Bike trail is Nelson's big day out
The cheapest tickets for January's Big Day Out in Auckland were $165. Being over 35 years old means I might not want to spend anything like that to listen to Snoop Dog and Clap Clap Riot.
For much less I can have my own BDO in Nelson for, by my calculation, $43. This is how much it costs to have a day in the sun with a great line-up of favourites with my friends.
Unlike Auckland's BDO, the local one has no crowds of people, no traffic snarls and no long loo and bar queues. Our local BDO also has plenty of places to eat and drink.
I have been following Tasman's Great Taste Trail progress with interest. This trail is for cyclists and when complete will be a 175km loop ride.
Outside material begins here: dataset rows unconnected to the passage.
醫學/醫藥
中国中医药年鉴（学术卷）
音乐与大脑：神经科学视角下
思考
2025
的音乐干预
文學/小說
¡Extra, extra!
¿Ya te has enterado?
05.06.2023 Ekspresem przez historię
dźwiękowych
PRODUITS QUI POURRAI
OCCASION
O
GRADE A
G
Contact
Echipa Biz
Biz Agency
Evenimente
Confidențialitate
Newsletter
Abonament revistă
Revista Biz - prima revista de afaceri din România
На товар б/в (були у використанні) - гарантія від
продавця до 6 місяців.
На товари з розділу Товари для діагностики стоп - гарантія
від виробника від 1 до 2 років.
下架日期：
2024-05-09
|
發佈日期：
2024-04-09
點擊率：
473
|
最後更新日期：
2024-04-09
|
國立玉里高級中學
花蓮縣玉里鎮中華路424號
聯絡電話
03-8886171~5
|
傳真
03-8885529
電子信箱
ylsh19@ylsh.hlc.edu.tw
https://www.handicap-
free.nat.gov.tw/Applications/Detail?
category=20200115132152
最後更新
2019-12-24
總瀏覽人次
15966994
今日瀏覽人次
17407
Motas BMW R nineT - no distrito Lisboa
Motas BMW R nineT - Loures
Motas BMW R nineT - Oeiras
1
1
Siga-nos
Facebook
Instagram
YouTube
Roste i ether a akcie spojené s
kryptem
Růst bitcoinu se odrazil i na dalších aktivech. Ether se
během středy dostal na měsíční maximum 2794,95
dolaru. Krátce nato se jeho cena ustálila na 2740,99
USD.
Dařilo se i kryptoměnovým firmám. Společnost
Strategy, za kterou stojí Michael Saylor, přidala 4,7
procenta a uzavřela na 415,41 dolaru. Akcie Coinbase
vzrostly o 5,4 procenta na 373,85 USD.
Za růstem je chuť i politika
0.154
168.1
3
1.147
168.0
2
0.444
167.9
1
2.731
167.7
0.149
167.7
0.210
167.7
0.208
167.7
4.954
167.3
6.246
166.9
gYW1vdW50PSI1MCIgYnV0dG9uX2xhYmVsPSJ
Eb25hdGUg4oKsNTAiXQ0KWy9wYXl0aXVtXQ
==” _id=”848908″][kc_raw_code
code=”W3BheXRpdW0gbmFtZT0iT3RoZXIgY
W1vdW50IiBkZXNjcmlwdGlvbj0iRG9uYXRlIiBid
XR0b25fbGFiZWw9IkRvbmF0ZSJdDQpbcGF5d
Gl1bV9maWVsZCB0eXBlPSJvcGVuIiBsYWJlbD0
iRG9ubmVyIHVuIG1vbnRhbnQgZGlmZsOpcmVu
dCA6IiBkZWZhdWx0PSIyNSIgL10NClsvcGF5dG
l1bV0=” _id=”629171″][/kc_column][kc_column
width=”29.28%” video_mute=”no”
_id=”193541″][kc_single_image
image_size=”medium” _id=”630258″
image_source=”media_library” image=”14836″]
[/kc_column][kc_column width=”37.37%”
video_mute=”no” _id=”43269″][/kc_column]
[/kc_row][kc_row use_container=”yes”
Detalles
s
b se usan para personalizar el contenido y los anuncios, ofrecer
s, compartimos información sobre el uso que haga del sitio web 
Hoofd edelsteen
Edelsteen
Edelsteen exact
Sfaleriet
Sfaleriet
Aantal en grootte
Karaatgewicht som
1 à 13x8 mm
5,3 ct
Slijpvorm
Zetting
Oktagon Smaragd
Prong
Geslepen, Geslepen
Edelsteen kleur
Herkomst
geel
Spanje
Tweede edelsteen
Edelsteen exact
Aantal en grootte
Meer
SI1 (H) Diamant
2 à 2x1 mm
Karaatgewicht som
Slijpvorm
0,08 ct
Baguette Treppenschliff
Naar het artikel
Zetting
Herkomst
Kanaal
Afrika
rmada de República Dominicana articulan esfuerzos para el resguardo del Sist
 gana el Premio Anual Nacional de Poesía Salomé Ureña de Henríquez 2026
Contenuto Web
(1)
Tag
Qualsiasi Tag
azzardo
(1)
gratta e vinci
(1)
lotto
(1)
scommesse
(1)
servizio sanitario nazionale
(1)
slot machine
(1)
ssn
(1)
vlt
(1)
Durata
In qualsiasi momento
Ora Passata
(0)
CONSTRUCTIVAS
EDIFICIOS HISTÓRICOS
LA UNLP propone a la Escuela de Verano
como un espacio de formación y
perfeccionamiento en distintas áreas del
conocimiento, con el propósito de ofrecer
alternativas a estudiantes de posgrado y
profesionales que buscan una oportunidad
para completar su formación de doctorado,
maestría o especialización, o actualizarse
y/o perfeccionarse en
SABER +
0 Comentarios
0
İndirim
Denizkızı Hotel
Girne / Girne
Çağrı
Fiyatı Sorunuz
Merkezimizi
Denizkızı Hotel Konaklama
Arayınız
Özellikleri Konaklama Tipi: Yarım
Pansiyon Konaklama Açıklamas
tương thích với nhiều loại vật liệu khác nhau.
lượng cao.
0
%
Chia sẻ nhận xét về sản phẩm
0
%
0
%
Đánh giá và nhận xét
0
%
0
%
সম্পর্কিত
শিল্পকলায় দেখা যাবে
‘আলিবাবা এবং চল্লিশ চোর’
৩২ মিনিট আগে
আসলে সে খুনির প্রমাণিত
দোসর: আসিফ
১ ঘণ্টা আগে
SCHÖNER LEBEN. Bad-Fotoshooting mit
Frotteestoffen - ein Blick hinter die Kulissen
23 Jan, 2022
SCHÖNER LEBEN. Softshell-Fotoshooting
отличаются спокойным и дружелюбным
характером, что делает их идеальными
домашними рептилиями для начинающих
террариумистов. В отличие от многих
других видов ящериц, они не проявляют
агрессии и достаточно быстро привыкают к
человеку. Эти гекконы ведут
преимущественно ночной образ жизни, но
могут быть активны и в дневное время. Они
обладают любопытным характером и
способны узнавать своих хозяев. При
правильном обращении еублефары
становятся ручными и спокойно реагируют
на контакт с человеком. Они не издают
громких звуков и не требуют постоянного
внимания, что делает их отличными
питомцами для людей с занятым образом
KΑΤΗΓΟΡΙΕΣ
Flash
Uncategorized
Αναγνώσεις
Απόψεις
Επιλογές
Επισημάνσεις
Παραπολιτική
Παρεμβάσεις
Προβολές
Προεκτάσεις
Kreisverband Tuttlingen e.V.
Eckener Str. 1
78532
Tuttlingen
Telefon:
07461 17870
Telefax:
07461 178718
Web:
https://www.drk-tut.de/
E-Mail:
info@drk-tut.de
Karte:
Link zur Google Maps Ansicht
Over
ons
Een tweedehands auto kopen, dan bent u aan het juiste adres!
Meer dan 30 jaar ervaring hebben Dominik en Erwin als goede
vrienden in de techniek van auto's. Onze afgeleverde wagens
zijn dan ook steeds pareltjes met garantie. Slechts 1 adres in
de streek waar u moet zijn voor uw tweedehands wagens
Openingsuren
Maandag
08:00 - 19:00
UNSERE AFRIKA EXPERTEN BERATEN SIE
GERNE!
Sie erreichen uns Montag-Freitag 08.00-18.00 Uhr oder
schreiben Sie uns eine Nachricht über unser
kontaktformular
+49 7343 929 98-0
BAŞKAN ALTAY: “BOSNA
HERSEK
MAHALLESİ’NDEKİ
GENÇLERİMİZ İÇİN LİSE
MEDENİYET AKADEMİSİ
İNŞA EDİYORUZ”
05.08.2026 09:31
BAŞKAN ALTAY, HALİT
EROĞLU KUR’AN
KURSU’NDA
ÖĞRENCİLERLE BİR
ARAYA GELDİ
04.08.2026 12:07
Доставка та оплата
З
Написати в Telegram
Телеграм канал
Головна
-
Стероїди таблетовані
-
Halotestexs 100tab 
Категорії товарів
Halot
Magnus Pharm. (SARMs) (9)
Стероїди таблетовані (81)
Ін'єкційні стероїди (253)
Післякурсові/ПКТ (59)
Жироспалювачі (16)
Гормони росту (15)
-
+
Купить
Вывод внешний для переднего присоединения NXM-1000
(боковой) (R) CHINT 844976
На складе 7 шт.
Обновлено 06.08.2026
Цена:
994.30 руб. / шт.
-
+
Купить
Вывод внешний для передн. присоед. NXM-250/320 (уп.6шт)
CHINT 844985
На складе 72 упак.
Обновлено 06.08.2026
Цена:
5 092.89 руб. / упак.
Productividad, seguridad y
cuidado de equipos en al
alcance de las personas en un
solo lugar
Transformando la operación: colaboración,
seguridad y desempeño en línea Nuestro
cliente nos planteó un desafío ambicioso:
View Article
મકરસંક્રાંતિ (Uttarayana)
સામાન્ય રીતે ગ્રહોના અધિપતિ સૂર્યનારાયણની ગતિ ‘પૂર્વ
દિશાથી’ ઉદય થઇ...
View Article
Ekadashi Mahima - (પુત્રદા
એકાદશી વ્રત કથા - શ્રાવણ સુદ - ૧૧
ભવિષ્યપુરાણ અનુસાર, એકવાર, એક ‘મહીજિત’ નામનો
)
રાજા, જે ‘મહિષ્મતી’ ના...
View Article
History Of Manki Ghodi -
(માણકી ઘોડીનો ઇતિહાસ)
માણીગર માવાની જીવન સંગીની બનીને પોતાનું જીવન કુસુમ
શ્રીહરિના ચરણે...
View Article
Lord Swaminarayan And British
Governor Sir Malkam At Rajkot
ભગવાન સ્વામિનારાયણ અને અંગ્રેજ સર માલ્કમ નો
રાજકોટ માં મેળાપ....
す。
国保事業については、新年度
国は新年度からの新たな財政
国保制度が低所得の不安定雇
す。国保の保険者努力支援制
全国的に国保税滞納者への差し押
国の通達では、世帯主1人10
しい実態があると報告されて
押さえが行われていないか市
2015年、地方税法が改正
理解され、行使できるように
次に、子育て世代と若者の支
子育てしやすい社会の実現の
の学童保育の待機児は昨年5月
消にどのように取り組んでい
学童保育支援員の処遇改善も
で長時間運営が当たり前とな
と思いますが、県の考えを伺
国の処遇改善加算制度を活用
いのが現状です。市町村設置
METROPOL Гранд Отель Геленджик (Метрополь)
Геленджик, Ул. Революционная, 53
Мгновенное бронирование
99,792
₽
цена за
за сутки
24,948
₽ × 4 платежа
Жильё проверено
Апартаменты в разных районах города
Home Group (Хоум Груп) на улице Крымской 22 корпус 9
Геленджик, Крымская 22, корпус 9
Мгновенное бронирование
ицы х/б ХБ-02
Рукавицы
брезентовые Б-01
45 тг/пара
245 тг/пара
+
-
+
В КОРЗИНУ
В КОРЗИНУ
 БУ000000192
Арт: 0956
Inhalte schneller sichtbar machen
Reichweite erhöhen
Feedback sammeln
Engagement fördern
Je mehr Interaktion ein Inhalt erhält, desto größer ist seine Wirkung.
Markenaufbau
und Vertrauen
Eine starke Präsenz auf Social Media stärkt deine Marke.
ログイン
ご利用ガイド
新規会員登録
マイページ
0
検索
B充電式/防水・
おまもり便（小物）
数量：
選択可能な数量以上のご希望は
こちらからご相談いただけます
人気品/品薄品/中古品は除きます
Building a cycle trail is expensive, which is why ours is being done in stages and, so far, just over half the trail is built.
You can get from Nelson to Kaiteriteri using mostly off-road track and this is how I got my BDO for $43. Note this "track" is well-formed and is easy riding. It is suitable for beginner cyclists and families, as well as cycle enthusiasts.
First up, catch the Abel Tasman Sea Shuttle ferry from Nelson to Kaiteriteri. The trip is about an hour and arrives at the golden-sanded Kaiteriteri Beach just after 9. This takes $35 from your budget.
A perfect time for a coffee at a café perhaps, or else hop on to your bike and head for the Easy Rider track at the Kaiteriteri Mountain Bike Park. Then follow a Grade 2 trail into Riwaka, being sure to admire the new bridge over the Riwaka River and boardwalks that take cyclists off-road.
Distractions in Riwaka include the Hop Federation Brewery. If it is a bit early for beer, head for Ginger Dynamite, a cafe with great coffee and food.
Back on your bike, continue to Motueka following the Raumanuka Reserve, a beautiful off-road stretch along the estuary with expansive views of Tasman Bay. At Motueka, the Sprig and Fern and Toad Hall provide good excuses to stop.
The trail is not called "Great Taste" for no reason. Your BDO could become an overnight expedition if you get too side-tracked with the abundant eating and drinking opportunities. But that isn't a problem, as accommodation options abound.
As you ride, watch out for Tasman's Great Taste Trail icons as these mark the trail and also indicate businesses that are financially supporting the Trail.
Motueka to Mapua is a 22km stretch following Ruby Bay, Tasman View Road and the waterfront into Mapua. At Mapua you are over halfway by distance and this is a good place to stop and contemplate life.
A plethora of eating options exist; my favourites are Hamish's Ice-cream parlour (with more than 20 flavours) and the Golden Bear Brewery.
Grab something and then sit and watch boats and people enjoying the sea.
The channel between Mapua and Rabbit Island is a 10 minute crossing on the Mapua Ferry and takes another $8 from your budget. Then it is a ride through pine forests before coming across the Rabbit Island Coffee Company, a business which has popped up to service the growing cycle market.
Next you cycle beside the Waimea Estuary, home to internationally significant bird species including the kotuku. From here on, the eating and drinking opportunities are plentiful; it may be an effort to stay cycling and complete the BDO as you head into town, pedalling from one tempting attraction to the next.
The trail is proving to be immensely popular with locals and visitors to the region. A survey last year found that around 330 riders per day were using the coastal section between Nelson and Mapua.
Tasman's Great Taste Tail is aptly named. You are certain to have a great time and have lots of taste opportunities. So go try our local BDO; think of it as a "bite" with more to come when the Trail is complete. And listen to Clap Clap Riot on your iPod if you must.